Directive:
Every line of the records that holds the word "Административный" should be copied.
--------------------------------
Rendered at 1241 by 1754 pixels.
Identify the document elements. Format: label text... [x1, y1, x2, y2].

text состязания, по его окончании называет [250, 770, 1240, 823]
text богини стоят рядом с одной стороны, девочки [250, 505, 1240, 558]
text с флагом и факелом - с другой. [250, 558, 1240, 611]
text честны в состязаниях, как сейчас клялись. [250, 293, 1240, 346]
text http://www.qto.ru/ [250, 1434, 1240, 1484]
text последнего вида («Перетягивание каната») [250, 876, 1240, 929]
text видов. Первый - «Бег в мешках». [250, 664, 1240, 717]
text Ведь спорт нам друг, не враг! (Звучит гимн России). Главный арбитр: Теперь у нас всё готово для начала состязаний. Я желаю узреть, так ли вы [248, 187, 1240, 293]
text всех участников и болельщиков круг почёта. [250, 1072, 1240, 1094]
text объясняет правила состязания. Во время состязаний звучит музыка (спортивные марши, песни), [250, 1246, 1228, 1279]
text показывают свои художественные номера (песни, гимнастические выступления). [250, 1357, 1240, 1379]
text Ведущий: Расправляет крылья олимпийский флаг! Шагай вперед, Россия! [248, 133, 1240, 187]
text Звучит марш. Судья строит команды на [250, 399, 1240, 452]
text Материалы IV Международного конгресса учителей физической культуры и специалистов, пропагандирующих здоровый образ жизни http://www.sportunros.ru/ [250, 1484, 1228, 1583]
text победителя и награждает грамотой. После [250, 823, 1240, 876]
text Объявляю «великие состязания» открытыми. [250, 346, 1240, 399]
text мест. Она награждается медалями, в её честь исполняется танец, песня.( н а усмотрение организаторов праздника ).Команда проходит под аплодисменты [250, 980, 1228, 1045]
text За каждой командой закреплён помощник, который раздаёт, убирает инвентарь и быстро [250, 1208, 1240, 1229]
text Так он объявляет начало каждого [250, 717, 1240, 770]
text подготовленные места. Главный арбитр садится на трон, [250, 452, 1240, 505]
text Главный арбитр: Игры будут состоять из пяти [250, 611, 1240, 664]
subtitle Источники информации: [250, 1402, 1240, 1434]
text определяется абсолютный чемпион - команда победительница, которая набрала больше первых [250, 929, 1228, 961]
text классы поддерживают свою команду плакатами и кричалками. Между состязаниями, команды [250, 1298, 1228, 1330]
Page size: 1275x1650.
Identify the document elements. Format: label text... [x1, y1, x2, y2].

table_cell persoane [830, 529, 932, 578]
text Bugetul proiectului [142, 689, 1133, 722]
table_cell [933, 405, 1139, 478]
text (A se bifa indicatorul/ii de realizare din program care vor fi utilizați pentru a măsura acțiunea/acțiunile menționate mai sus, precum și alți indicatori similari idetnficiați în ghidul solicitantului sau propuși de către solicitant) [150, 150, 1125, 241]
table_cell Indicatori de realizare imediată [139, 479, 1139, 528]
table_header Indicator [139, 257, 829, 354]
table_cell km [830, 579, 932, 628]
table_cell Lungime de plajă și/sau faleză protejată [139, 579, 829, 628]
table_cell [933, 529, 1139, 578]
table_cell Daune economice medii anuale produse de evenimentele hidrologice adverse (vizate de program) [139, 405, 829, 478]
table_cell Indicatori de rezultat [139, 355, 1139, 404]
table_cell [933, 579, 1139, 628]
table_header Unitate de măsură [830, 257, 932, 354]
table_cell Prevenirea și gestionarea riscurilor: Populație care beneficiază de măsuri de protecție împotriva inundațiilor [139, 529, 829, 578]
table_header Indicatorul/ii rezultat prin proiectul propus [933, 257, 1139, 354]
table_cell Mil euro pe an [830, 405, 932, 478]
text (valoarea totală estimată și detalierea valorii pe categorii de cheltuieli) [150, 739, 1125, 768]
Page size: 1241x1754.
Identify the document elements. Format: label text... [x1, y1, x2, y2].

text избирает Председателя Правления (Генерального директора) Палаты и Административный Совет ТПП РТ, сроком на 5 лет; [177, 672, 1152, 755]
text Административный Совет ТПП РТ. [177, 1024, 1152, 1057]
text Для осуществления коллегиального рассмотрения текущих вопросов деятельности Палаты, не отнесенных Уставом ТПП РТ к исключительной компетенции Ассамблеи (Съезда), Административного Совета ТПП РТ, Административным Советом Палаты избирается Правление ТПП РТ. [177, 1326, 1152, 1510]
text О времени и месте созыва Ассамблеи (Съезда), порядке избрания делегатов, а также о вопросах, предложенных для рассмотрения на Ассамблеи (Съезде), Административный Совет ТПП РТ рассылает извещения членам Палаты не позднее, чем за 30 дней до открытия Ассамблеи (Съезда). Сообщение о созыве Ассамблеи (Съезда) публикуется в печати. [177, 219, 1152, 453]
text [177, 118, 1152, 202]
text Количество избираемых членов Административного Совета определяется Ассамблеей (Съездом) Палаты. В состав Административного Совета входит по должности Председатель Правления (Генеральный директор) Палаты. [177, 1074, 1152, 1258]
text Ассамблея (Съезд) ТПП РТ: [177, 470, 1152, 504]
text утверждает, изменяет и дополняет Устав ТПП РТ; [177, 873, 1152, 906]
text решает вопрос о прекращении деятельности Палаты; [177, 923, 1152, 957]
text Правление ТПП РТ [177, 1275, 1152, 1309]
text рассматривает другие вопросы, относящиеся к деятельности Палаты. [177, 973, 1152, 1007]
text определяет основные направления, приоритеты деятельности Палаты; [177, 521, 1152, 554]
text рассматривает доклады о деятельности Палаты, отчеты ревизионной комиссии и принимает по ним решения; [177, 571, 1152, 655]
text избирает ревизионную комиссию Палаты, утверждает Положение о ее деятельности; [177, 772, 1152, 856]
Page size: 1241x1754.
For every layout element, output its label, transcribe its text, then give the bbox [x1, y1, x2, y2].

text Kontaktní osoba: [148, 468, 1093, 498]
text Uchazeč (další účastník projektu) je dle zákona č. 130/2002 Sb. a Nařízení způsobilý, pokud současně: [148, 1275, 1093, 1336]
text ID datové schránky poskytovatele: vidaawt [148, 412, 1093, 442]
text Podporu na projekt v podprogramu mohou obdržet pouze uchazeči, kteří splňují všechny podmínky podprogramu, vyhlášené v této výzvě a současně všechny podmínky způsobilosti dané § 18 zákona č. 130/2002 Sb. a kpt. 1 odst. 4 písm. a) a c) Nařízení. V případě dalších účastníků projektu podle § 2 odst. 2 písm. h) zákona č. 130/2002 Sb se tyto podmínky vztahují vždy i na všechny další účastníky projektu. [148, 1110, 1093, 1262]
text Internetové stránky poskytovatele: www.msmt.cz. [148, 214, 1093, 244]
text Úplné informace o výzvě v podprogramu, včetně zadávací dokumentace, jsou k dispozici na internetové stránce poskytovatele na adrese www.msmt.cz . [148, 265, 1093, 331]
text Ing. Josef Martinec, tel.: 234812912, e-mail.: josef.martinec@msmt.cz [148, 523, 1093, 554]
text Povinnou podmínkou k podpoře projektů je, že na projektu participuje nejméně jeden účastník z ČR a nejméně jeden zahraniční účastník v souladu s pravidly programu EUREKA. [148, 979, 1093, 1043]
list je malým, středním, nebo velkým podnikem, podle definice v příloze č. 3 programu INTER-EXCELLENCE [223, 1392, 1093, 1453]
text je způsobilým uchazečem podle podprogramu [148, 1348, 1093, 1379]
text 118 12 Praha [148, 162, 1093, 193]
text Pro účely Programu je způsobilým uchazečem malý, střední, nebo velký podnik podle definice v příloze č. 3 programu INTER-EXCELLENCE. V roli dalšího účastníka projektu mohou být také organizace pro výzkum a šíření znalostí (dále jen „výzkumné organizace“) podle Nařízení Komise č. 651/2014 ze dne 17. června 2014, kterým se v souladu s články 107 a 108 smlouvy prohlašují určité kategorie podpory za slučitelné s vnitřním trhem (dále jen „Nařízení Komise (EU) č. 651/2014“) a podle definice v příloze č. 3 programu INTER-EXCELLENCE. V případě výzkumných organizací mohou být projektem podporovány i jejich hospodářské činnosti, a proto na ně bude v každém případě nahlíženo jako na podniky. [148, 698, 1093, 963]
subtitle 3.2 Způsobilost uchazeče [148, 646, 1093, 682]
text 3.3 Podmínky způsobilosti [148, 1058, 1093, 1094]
--------------------------------
Reply:
text избирает Председателя Правления (Генерального директора) Палаты и Административный Совет ТПП РТ, сроком на 5 лет; [177, 672, 1152, 755]
text Административный Совет ТПП РТ. [177, 1024, 1152, 1057]
text О времени и месте созыва Ассамблеи (Съезда), порядке избрания делегатов, а также о вопросах, предложенных для рассмотрения на Ассамблеи (Съезде), Административный Совет ТПП РТ рассылает извещения членам Палаты не позднее, чем за 30 дней до открытия Ассамблеи (Съезда). Сообщение о созыве Ассамблеи (Съезда) публикуется в печати. [177, 219, 1152, 453]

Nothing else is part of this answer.